Once Ali arrived, the culture of Oresis of course started to change. Ali installed several key managers that he had worked with at Intel. One of these managers was a smart technologist that had worked under Ali for more than a decade: Ali wanted him to run Engineering, so I stepped aside. At that point we had exhausted the supply of available talent in the Portland area that knew much about networking, so I was given the task of opening up a remote office in Ottawa, Canada, the home of Nortel Networks and many other networking companies.

Ali had only ever worked at Intel, whereas even though I was younger than Ali I had seen six different company cultures before founding Oresis. Oresis started to do things the Intel way. When people who were not used to it asked me about it, I would tell them to read Andy Grove’s High Output Management. There’s no doubt that Intel has been incredibly successful designing and manufacturing complex integrated circuits, but their list of successes in the software realm is a lot shorter.

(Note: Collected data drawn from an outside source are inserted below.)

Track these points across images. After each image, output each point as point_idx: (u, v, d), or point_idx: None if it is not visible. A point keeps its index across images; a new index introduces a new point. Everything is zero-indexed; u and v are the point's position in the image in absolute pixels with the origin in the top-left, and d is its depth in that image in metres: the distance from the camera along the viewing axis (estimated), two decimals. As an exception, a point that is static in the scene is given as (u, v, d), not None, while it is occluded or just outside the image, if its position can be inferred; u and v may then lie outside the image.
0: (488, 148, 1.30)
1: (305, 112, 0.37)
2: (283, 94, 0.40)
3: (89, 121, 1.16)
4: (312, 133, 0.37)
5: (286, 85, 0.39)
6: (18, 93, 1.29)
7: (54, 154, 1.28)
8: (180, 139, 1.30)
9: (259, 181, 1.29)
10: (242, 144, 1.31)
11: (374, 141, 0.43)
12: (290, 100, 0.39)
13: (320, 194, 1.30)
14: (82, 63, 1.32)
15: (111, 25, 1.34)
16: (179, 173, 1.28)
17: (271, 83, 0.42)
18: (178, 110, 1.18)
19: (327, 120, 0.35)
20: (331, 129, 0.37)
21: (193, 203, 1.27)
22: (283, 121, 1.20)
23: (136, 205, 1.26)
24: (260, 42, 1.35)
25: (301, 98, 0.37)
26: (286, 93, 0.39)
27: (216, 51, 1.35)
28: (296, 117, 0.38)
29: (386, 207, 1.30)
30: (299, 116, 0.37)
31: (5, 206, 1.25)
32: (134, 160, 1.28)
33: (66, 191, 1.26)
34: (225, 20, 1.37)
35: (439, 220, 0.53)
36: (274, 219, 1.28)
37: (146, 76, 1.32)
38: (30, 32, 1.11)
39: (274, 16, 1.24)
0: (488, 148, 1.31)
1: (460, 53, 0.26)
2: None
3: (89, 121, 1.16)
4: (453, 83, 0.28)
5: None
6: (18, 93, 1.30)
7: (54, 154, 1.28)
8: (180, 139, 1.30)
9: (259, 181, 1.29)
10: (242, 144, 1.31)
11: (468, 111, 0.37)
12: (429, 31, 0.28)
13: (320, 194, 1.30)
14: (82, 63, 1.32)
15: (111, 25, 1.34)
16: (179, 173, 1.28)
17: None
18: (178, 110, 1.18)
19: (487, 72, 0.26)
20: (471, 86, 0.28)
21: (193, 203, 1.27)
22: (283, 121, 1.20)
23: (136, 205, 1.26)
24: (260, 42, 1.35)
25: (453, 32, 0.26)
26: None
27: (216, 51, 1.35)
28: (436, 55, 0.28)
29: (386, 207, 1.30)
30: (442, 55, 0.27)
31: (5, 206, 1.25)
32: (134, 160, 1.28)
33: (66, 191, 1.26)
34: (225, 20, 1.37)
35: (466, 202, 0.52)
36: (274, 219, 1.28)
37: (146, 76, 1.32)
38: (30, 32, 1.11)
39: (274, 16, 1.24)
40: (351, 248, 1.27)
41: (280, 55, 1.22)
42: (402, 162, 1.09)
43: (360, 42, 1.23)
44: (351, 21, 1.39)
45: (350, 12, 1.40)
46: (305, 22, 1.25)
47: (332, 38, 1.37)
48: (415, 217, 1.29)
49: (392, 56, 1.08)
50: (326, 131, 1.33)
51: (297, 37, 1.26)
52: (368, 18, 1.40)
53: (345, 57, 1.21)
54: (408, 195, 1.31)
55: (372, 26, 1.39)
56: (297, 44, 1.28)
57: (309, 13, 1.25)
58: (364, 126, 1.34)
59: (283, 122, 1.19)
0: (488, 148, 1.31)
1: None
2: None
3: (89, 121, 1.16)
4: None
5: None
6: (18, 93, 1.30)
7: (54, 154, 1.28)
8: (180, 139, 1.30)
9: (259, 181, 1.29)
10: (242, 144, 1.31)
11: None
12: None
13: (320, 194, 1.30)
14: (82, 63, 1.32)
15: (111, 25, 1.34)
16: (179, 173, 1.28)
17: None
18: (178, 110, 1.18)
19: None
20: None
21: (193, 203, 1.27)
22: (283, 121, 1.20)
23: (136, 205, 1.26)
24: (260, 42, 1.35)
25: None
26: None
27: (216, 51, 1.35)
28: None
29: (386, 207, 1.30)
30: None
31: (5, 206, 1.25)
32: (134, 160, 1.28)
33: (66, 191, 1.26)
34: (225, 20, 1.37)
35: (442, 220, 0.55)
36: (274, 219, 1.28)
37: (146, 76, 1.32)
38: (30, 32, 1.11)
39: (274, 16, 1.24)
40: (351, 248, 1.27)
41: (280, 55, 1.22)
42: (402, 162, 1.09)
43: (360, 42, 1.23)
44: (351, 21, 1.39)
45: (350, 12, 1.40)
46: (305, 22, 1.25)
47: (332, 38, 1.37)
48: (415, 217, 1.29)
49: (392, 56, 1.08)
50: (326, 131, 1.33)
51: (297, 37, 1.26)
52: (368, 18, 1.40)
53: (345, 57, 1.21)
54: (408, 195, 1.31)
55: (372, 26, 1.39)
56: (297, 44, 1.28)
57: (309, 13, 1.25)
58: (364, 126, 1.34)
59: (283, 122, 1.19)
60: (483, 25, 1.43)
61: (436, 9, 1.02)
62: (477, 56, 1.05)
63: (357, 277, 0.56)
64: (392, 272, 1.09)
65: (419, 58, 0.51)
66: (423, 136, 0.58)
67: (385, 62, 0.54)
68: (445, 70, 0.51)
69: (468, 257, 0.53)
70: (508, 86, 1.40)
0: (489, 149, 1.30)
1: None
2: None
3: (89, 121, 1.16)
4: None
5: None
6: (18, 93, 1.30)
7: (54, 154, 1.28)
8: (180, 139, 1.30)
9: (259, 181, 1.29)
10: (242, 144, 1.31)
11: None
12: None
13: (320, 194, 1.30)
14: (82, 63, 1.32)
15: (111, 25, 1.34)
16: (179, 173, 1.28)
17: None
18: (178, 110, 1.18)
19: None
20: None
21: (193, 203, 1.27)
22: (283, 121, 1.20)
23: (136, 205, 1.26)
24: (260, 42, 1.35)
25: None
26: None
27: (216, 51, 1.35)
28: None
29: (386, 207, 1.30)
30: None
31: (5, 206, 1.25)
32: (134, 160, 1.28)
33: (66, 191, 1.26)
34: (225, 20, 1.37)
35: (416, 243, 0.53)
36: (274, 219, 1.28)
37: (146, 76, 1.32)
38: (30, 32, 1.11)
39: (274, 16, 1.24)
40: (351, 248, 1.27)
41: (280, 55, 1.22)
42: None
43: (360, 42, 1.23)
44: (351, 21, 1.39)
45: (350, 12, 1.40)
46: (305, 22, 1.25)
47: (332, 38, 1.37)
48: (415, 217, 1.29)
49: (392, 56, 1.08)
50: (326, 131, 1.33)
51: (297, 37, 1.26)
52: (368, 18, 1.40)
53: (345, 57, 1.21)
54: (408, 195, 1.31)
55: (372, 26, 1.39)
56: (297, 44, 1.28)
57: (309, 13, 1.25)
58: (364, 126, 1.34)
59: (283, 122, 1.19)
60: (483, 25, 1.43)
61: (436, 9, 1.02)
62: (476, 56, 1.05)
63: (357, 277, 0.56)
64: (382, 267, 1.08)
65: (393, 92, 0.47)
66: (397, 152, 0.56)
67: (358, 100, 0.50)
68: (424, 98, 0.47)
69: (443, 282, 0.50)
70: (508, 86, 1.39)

Another source of tension, besides my changing role and the changing culture, was that my wife and I had given birth to our second child in 2000. I wasn’t about to put my family plans on hold for Oresis. But having a newborn meant that I couldn’t put in as many hours in the office on nights and weekends as others did. To this day there is still public debate about work cultures at startup companies. Based on my experience I would not recommend having a young family if you are thinking of being a principal in a VC-backed startup company.

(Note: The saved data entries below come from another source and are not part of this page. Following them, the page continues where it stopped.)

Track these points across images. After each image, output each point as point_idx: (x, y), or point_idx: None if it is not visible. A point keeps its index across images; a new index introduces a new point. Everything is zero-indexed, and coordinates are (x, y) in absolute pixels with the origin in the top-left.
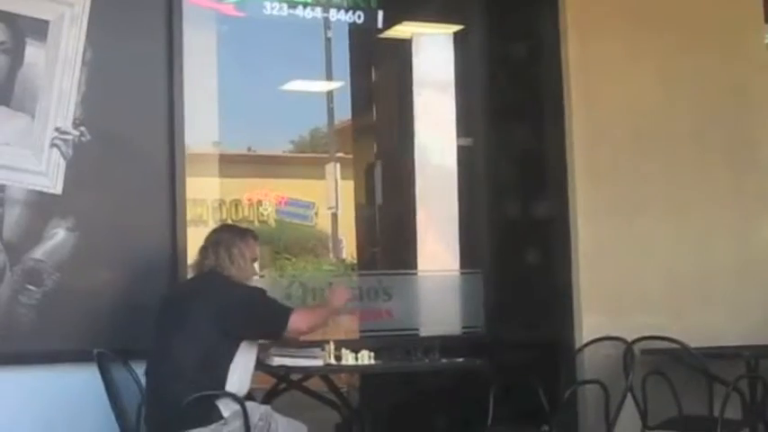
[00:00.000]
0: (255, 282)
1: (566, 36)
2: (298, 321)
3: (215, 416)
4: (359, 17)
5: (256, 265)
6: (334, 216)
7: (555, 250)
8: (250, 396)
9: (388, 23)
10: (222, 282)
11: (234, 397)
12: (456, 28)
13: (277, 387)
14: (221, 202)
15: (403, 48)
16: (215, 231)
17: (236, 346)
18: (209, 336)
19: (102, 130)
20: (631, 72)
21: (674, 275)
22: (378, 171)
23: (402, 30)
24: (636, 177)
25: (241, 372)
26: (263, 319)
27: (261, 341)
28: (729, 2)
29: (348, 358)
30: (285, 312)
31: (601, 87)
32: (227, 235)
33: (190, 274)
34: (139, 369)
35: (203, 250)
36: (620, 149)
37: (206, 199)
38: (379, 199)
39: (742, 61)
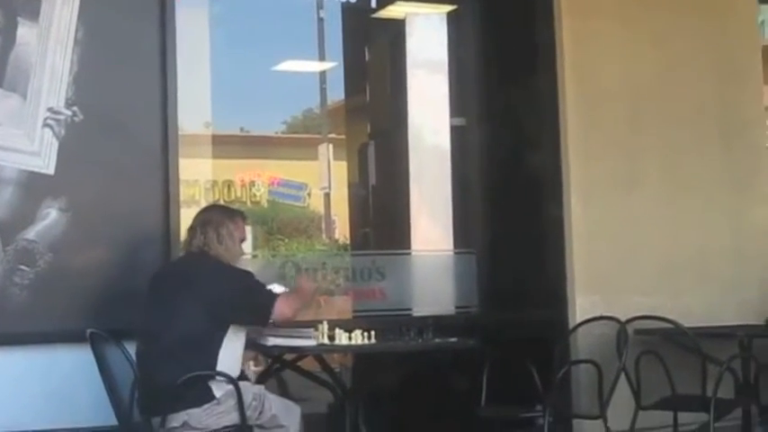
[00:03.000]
0: (245, 262)
1: (560, 14)
2: (283, 307)
3: (207, 396)
4: None
5: (245, 246)
6: (327, 196)
7: (549, 230)
8: (243, 376)
9: (382, 3)
10: (212, 265)
11: (227, 377)
12: (449, 8)
13: (270, 367)
14: (214, 183)
15: (396, 28)
16: (203, 211)
17: (225, 330)
18: (199, 319)
19: (95, 111)
20: (626, 49)
21: (668, 255)
22: (371, 151)
23: (396, 10)
24: (630, 156)
25: (229, 355)
26: (252, 306)
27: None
28: None
29: (341, 338)
30: (271, 299)
31: (596, 65)
32: (216, 215)
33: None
34: (132, 349)
35: (192, 230)
36: (614, 128)
37: (198, 180)
38: (372, 179)
39: (735, 41)
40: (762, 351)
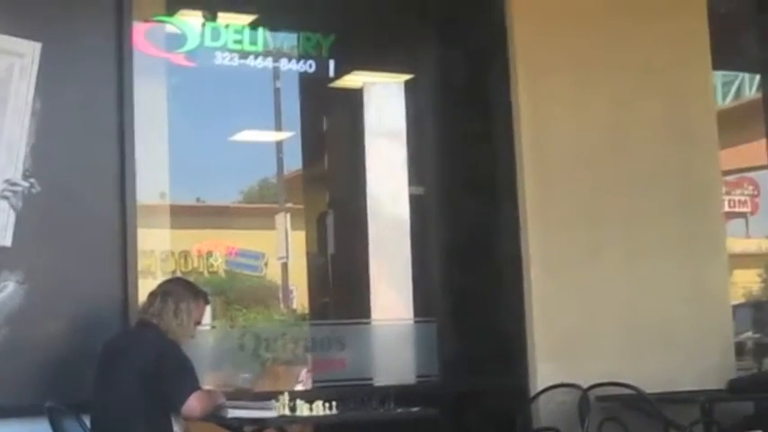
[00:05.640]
0: (205, 334)
1: (516, 78)
2: (195, 402)
3: None
4: (310, 66)
5: (203, 321)
6: (285, 266)
7: (509, 297)
8: None
9: (340, 73)
10: (155, 338)
11: None
12: (407, 77)
13: None
14: (170, 254)
15: (354, 97)
16: (170, 282)
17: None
18: (140, 392)
19: (53, 182)
20: (583, 119)
21: (629, 321)
22: (330, 220)
23: (353, 79)
24: (589, 223)
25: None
26: (170, 382)
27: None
28: (676, 47)
29: (302, 409)
30: (193, 386)
31: (552, 134)
32: (181, 289)
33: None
34: None
35: (152, 296)
36: (573, 195)
37: (155, 250)
38: (331, 248)
39: (690, 106)
40: (724, 415)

Overflow exhibition area for Supercomm 2001 in Atlanta’s Georgia Dome a bunch of companies that don’t exist anymore, at a tradeshow that doesn’t exist anymore, in a stadium that doesn’t exist any anymore

The most significant rift happened when my ex-boss from ADC Kentrox, Rick Gilbert, who had taken Copper Mountain Networks public and held a board seat at Oresis, made overtures to explore the possibility of Copper Mountain acquiring Oresis. Copper Mountain needed a new high-end switching platform and was interested in the capabilities of the ISIS-700. Becoming acquired by a company like Copper Mountain was not, however, in the original plans, and didn’t match up at all with the hiring of Ali Sarabi, who was supposed to take the company public.

I wanted to at least explore the possibility of a Copper Mountain acquisition, but I was voted down by pretty much everyone. This put me and Rick on the outs. Rick left the board almost immediately, and I left the company not too far behind Rick. I ended up joining with Rick again by taking a job at Copper Mountain, as eventually did another Oresis cofounder, Andrew Alleman. We (and many others) brought to market a new networking product, the VantEdge, that Copper Mountain had developed internally instead of buying Oresis and the ISIS-700.

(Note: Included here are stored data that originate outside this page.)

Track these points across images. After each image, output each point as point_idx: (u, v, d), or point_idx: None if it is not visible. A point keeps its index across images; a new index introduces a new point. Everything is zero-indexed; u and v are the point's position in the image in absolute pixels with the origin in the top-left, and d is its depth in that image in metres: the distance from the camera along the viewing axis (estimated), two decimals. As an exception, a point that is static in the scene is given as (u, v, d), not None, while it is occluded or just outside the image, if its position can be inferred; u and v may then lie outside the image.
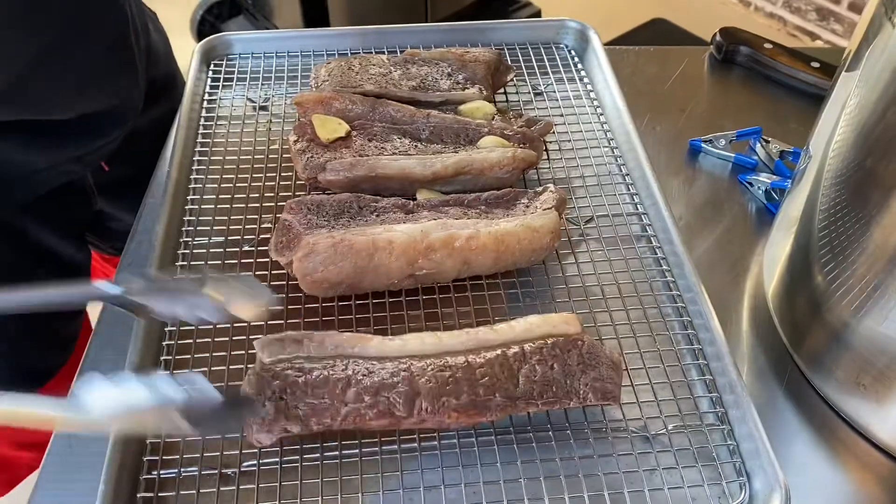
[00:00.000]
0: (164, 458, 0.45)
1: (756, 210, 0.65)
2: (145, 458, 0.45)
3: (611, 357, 0.48)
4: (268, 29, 1.93)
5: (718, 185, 0.67)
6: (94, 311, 0.82)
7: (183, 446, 0.46)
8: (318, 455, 0.45)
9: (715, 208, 0.65)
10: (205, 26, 2.06)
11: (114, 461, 0.43)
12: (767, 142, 0.68)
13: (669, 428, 0.48)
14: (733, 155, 0.68)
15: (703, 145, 0.69)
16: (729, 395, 0.48)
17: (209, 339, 0.51)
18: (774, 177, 0.65)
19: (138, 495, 0.44)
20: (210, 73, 0.73)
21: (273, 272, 0.55)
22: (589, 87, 0.72)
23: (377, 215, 0.53)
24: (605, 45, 0.73)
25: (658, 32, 1.85)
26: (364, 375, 0.44)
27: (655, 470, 0.45)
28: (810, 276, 0.52)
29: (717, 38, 0.80)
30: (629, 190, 0.63)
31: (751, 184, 0.66)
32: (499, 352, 0.46)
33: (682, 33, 1.86)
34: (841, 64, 0.50)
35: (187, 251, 0.57)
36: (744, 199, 0.66)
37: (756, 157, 0.69)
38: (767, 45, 0.77)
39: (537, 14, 2.07)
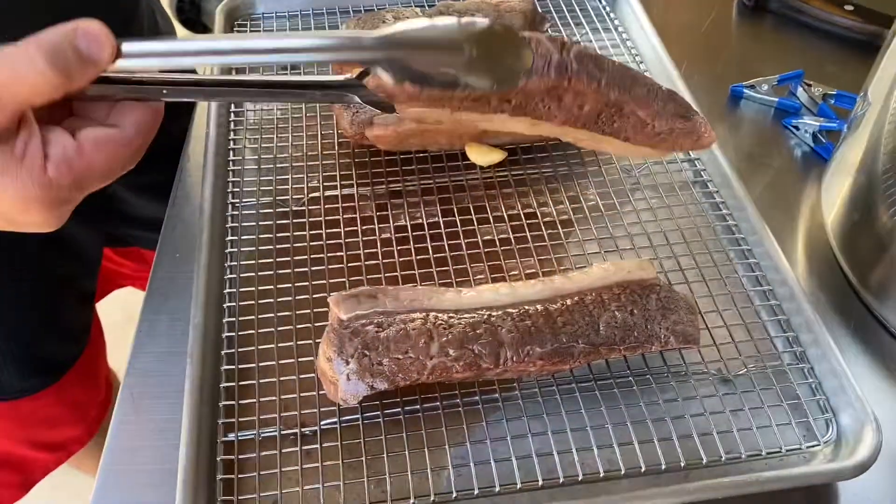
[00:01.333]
0: (241, 419, 0.44)
1: (803, 153, 0.64)
2: (220, 422, 0.44)
3: (687, 300, 0.47)
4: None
5: (763, 130, 0.66)
6: (102, 308, 0.79)
7: (258, 407, 0.45)
8: (399, 409, 0.44)
9: (763, 153, 0.64)
10: (184, 4, 2.01)
11: (192, 424, 0.42)
12: (809, 85, 0.68)
13: (750, 368, 0.47)
14: (776, 99, 0.67)
15: (745, 91, 0.68)
16: (806, 333, 0.48)
17: (272, 300, 0.49)
18: (821, 119, 0.65)
19: (218, 458, 0.43)
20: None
21: (327, 231, 0.53)
22: (625, 35, 0.71)
23: None
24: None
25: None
26: (445, 329, 0.43)
27: (742, 410, 0.45)
28: (876, 215, 0.51)
29: (747, -16, 0.78)
30: (678, 136, 0.62)
31: (797, 127, 0.65)
32: (577, 299, 0.45)
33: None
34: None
35: (236, 212, 0.55)
36: (790, 143, 0.65)
37: (798, 101, 0.68)
38: (799, -10, 0.76)
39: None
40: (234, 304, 0.49)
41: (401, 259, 0.52)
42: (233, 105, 0.63)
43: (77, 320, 0.71)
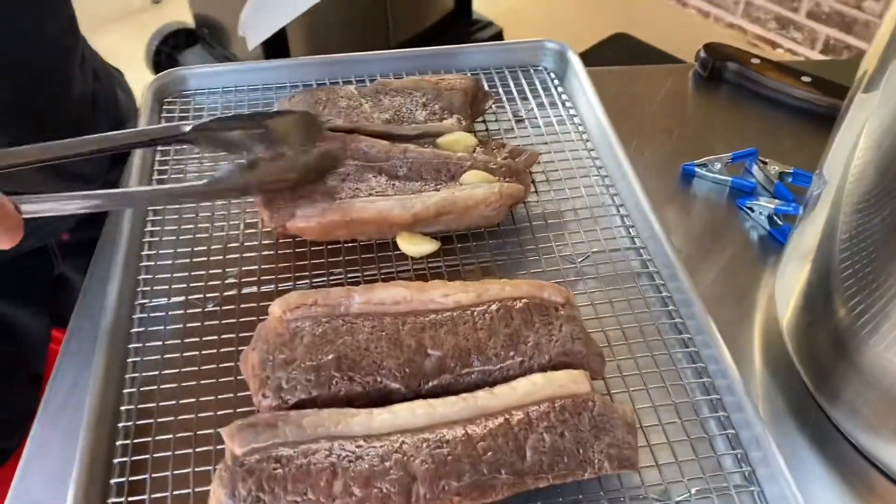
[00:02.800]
0: (123, 565, 0.39)
1: (759, 237, 0.61)
2: (101, 567, 0.39)
3: (625, 417, 0.43)
4: (226, 59, 1.87)
5: (716, 212, 0.63)
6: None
7: (145, 550, 0.40)
8: (301, 552, 0.40)
9: (715, 237, 0.61)
10: (160, 57, 1.99)
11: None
12: (765, 163, 0.65)
13: (693, 492, 0.43)
14: (730, 179, 0.64)
15: (696, 170, 0.65)
16: (755, 451, 0.44)
17: (172, 419, 0.45)
18: (776, 201, 0.61)
19: None
20: (164, 112, 0.67)
21: (240, 335, 0.49)
22: (572, 111, 0.68)
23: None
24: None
25: (621, 47, 1.83)
26: (351, 461, 0.38)
27: (683, 544, 0.41)
28: (833, 310, 0.47)
29: (702, 54, 0.76)
30: (624, 222, 0.58)
31: (751, 209, 0.62)
32: (501, 420, 0.41)
33: (645, 47, 1.85)
34: (856, 84, 0.46)
35: (144, 315, 0.51)
36: (745, 225, 0.62)
37: (754, 180, 0.65)
38: (755, 60, 0.74)
39: (500, 33, 2.04)
40: (129, 423, 0.45)
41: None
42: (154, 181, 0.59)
43: (24, 404, 0.67)
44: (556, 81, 0.71)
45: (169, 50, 2.00)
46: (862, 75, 0.45)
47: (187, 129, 0.51)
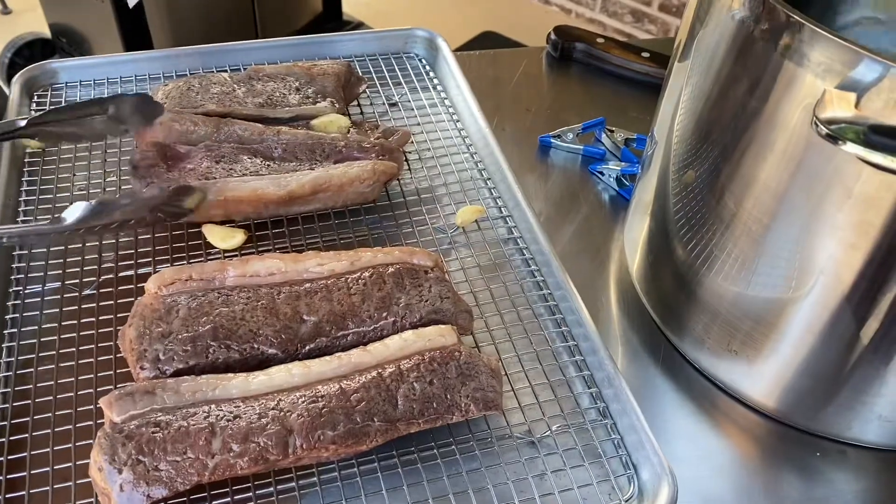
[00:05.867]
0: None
1: (610, 197, 0.67)
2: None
3: (489, 364, 0.47)
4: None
5: (571, 178, 0.69)
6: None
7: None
8: (186, 511, 0.41)
9: (571, 200, 0.66)
10: (15, 70, 1.89)
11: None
12: (612, 131, 0.71)
13: (554, 429, 0.47)
14: (582, 147, 0.70)
15: (552, 141, 0.71)
16: (608, 388, 0.48)
17: (50, 398, 0.45)
18: (623, 164, 0.68)
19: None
20: (34, 105, 0.66)
21: (119, 316, 0.50)
22: (443, 94, 0.71)
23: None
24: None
25: (489, 45, 1.90)
26: (229, 420, 0.40)
27: (545, 475, 0.45)
28: (671, 253, 0.53)
29: (553, 36, 0.82)
30: (492, 193, 0.62)
31: (602, 173, 0.68)
32: (374, 374, 0.44)
33: (512, 44, 1.92)
34: (672, 55, 0.52)
35: (18, 302, 0.51)
36: (597, 188, 0.68)
37: (603, 147, 0.71)
38: (600, 40, 0.80)
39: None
40: (6, 405, 0.45)
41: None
42: (25, 185, 0.59)
43: None
44: (428, 67, 0.74)
45: (24, 62, 1.90)
46: (677, 46, 0.51)
47: (23, 123, 0.55)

Had Oresis been acquired by Copper Mountain, it’s likely that some (but definitely not all) jobs would have been saved. (An aside: Copper Mountain itself ended up being acquired by an Oregon company named Tut Systems, which then was acquired by Motorola.) When I left Oresis it still had more than half the $100 million that had been raised in the bank, but the market was getting worse by the day. I lost access to the internal details, but the company appeared to me to try some minor pivots and continued to spend money at a fairly high rate until the very end, when it finally ran out. The assets were sold for pennies on the dollar, and Oregon’s highest-flying dotcom/Internet/telecom bubble company was no more.